[Stored data entries]

BEGIN

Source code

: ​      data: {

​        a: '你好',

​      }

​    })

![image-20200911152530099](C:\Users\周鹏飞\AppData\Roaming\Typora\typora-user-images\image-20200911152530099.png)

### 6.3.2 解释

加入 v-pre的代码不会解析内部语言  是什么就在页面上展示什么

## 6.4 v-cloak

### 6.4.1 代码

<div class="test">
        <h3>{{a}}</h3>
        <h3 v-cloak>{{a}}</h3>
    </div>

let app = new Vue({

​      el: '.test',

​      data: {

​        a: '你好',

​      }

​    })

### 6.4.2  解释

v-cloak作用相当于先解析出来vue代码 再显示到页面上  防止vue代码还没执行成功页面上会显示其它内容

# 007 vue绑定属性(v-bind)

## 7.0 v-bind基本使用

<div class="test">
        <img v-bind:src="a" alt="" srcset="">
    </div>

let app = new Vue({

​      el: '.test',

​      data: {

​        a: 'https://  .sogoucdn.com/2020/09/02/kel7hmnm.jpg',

END

What the exercise asks >>
Reproduce every line of the material above verbatim, changing no character, spacing, or line break.

Written reply >>
Source code

: ​      data: {

​        a: '你好',

​      }

​    })

![image-20200911152530099](C:\Users\周鹏飞\AppData\Roaming\Typora\typora-user-images\image-20200911152530099.png)

### 6.3.2 解释

加入 v-pre的代码不会解析内部语言  是什么就在页面上展示什么

## 6.4 v-cloak

### 6.4.1 代码

<div class="test">
        <h3>{{a}}</h3>
        <h3 v-cloak>{{a}}</h3>
    </div>

let app = new Vue({

​      el: '.test',

​      data: {

​        a: '你好',

​      }

​    })

### 6.4.2  解释

v-cloak作用相当于先解析出来vue代码 再显示到页面上  防止vue代码还没执行成功页面上会显示其它内容

# 007 vue绑定属性(v-bind)

## 7.0 v-bind基本使用

<div class="test">
        <img v-bind:src="a" alt="" srcset="">
    </div>

let app = new Vue({

​      el: '.test',

​      data: {

​        a: 'https://  .sogoucdn.com/2020/09/02/kel7hmnm.jpg',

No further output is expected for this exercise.